Saved entries –
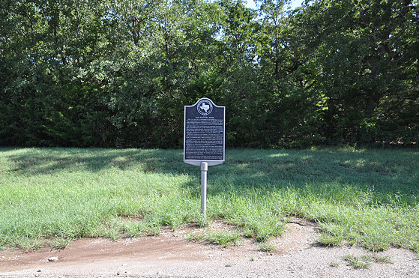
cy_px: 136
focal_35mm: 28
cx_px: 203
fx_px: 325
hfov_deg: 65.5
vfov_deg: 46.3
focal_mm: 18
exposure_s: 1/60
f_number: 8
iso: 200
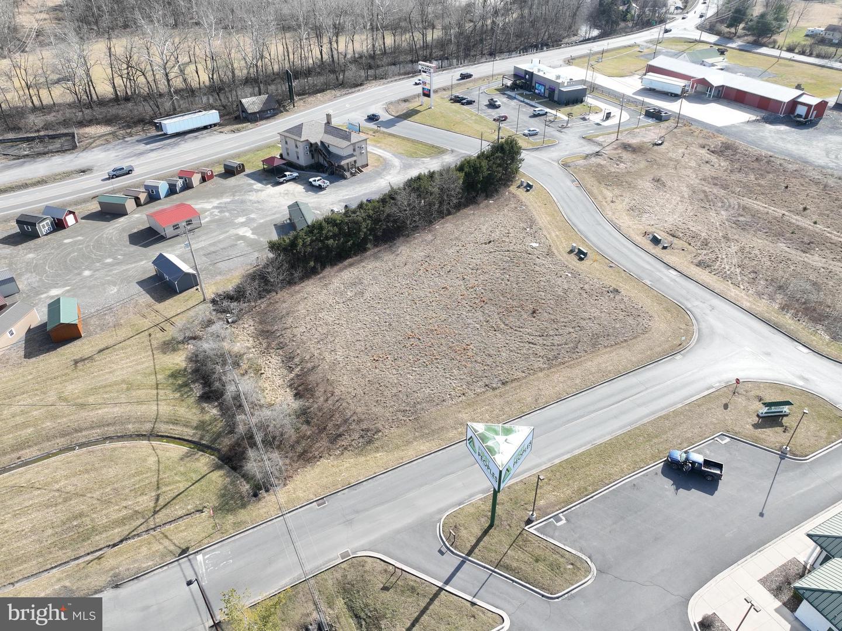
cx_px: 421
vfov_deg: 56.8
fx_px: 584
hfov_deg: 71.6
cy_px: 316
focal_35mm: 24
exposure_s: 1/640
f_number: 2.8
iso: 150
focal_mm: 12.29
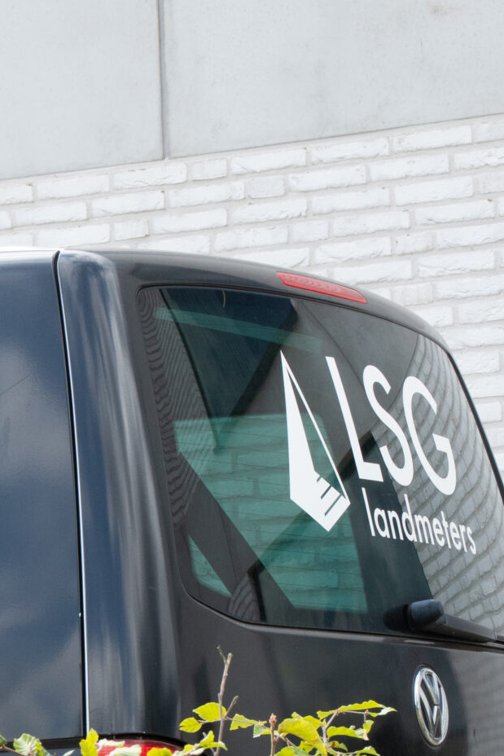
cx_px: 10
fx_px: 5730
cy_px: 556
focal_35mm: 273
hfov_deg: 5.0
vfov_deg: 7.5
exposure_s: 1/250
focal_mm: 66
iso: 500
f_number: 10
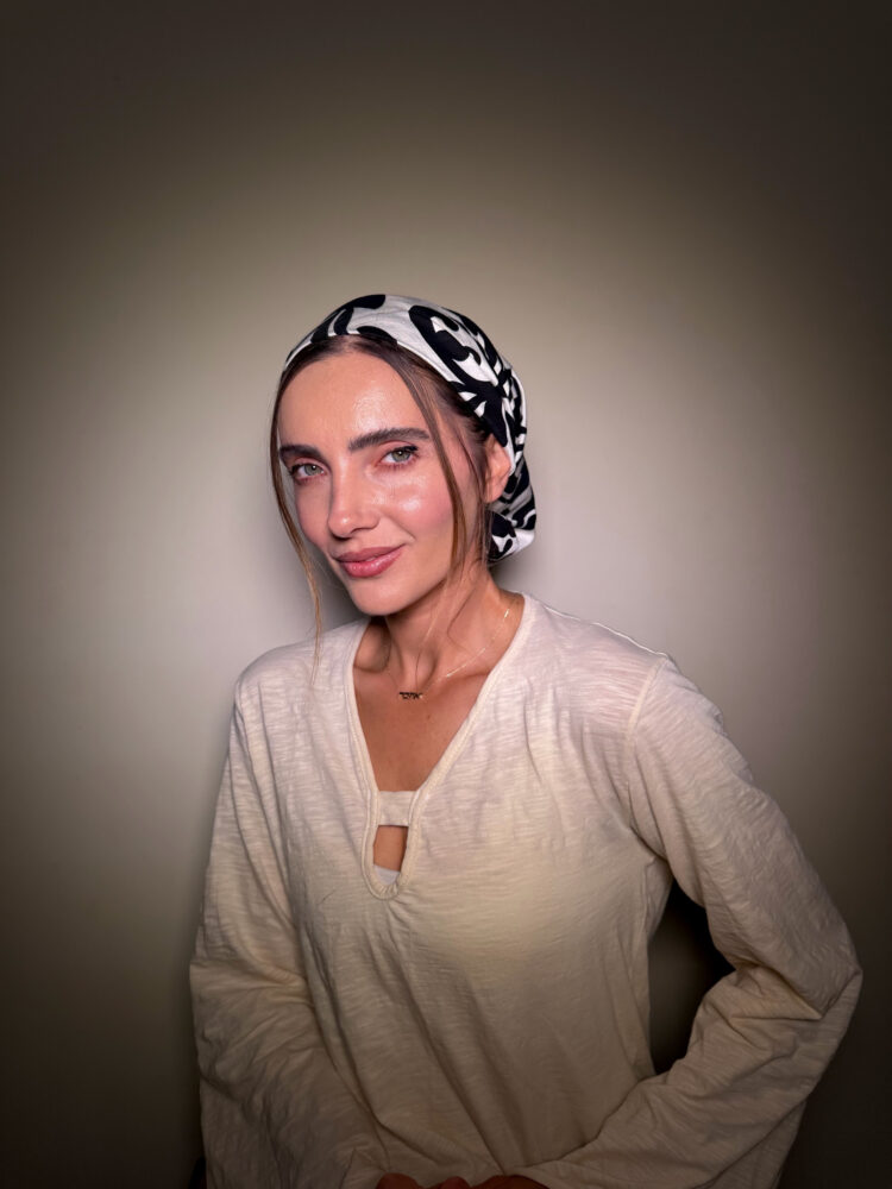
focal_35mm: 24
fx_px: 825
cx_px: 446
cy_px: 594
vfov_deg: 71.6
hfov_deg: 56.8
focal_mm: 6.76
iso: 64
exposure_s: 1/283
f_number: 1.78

Task details –
Skipping the pictures, transcribe each line above exactly as it appears.

Answer space –
cy_px: 136
focal_35mm: 28
cx_px: 203
fx_px: 325
hfov_deg: 65.5
vfov_deg: 46.3
focal_mm: 18
exposure_s: 1/60
f_number: 8
iso: 200
cx_px: 421
vfov_deg: 56.8
fx_px: 584
hfov_deg: 71.6
cy_px: 316
focal_35mm: 24
exposure_s: 1/640
f_number: 2.8
iso: 150
focal_mm: 12.29
cx_px: 10
fx_px: 5730
cy_px: 556
focal_35mm: 273
hfov_deg: 5.0
vfov_deg: 7.5
exposure_s: 1/250
focal_mm: 66
iso: 500
f_number: 10
focal_35mm: 24
fx_px: 825
cx_px: 446
cy_px: 594
vfov_deg: 71.6
hfov_deg: 56.8
focal_mm: 6.76
iso: 64
exposure_s: 1/283
f_number: 1.78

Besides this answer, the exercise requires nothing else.